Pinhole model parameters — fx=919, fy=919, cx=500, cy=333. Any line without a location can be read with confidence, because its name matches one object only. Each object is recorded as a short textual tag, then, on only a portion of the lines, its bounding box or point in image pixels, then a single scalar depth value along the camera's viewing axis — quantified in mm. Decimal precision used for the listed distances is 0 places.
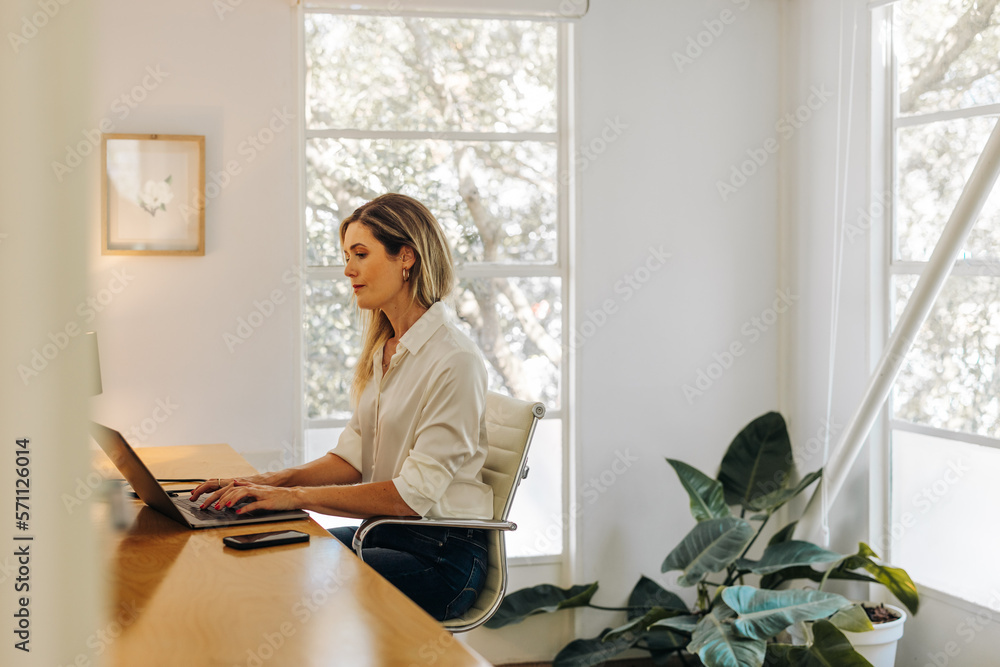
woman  1893
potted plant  2668
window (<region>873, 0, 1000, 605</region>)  2836
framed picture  3111
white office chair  1946
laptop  1649
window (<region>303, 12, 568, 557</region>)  3391
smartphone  1512
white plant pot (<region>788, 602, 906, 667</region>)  2828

WHAT YOU HAVE TO DO: Everything from the line containing "white office chair" to the last line of the material above must be copied exactly, and only that.

SOLUTION FOR THIS TASK:
white office chair  1946
laptop  1649
window (<region>303, 12, 568, 557</region>)  3391
smartphone  1512
white plant pot (<region>788, 602, 906, 667</region>)  2828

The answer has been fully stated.